La percezione di assistere a qualcosa di reale è comunque elemento imprescindibile anche nelle produzioni pornografiche mainstream (si pensi alle caratteristiche del gonzo) ma l'accento posto sulla rappresentazione di una sessualità, di un piacere e di un desiderio femminili autentici, in un'ottica politica, sono centrali e problematici quasi esclusivamente per quanto riguarda il porno femminista.
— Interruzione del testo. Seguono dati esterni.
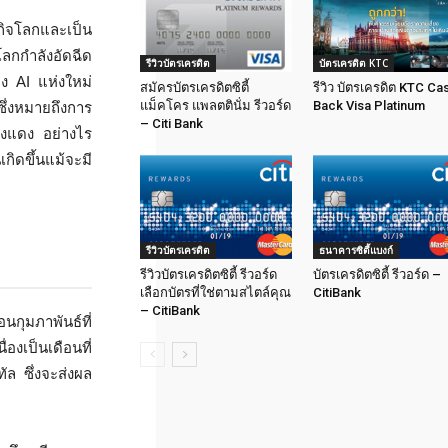
ิจโลกและเป็น
ลกกำลังอัดฉีด
รีวิวบัตรเครดิต
บัตรเครดิต KTC
าง AI แห่งใหม่
สมัครบัตรเครดิตซิตี้
รีวิว บัตรเครดิต KTC Ca
แม็คโคร แพลตตินั่ม รีวอร์ด
Back Visa Platinum
ซึ่งหมายถึงการ
– Citi Bank
องแดง อย่างไร
ิดขึ้นแม้จะมี
รีวิวบัตรเครดิต
ธนาคารซิตี้แบงก์
รีวิวบัตรเครดิตซิตี้ รีวอร์ด
บัตรเครดิตซิตี้ รีวอร์ด –
เลือกบัตรที่ใช่ตามสไตล์คุณ
CitiBank
– CitiBank
กุมภาพันธ์ที่
่องเป็นเดือนที่
ล ซึ่งจะส่งผล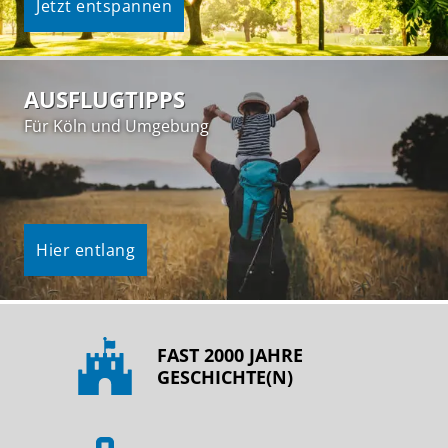
Jetzt entspannen
AUSFLUGTIPPS
Für Köln und Umgebung
Hier entlang
FAST 2000 JAHRE
GESCHICHTE(N)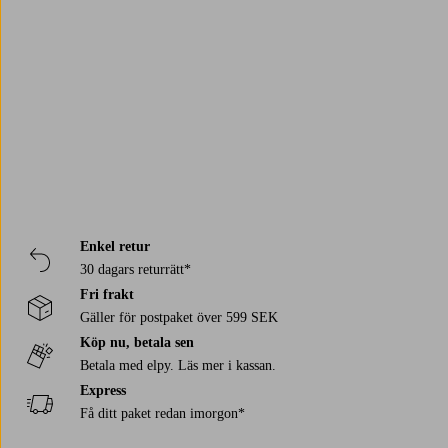
Trustpilot
Enkel retur
30 dagars returrätt*
Fri frakt
Gäller för postpaket över 599 SEK
Köp nu, betala sen
Betala med elpy. Läs mer i kassan.
Express
Få ditt paket redan imorgon*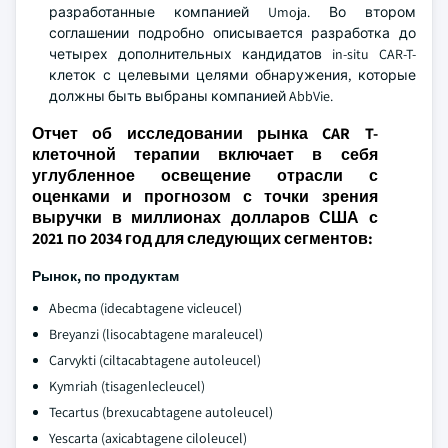
разработанные компанией Umoja. Во втором
соглашении подробно описывается разработка до
четырех дополнительных кандидатов in-situ CAR-T-
клеток с целевыми целями обнаружения, которые
должны быть выбраны компанией AbbVie.
Отчет об исследовании рынка CAR T-
клеточной терапии включает в себя
углубленное освещение отрасли с
оценками и прогнозом с точки зрения
выручки в миллионах долларов США с
2021 по 2034 год для следующих сегментов:
Рынок, по продуктам
Abecma (idecabtagene vicleucel)
Breyanzi (lisocabtagene maraleucel)
Carvykti (ciltacabtagene autoleucel)
Kymriah (tisagenlecleucel)
Tecartus (brexucabtagene autoleucel)
Yescarta (axicabtagene ciloleucel)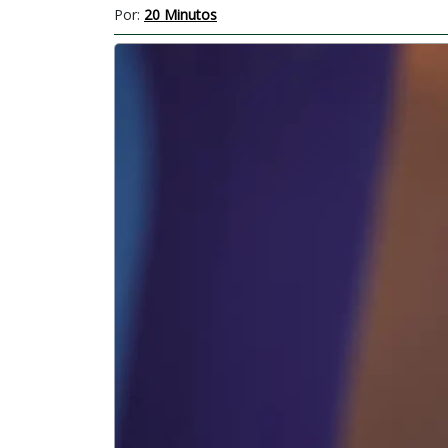
Por:
20 Minutos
Tuttavia, il tipo di autenticità che emerge dalle testimonianze, sembra più vicino a quello di “autenticità vincolata” di Elizabeth Bernstein (2009), secondo la quale, le professioniste del lavoro sessuale, offrono e creano un'
interazione sessuale che, nei suoi diversi aspetti, è una mobilitazione delle proprie capacità di gestione del proprio lavoro, e dunque costruita.
Nel caso delle perfomances pornografiche, questo concetto può apparire troppo rigido ma può comunque offrire spunti di riflessione alla luce delle considerazioni fatte fino ad ora e può andare a delineare un contenitore in cui inscriverle che tenga conto sia della componente individuale e soggettiva del “qui ed ora” percepita dalle performers durante le riprese, sia di quegli strumenti di lavoro e di quelle capacità richieste e prodotte all'interno della professione di per sé.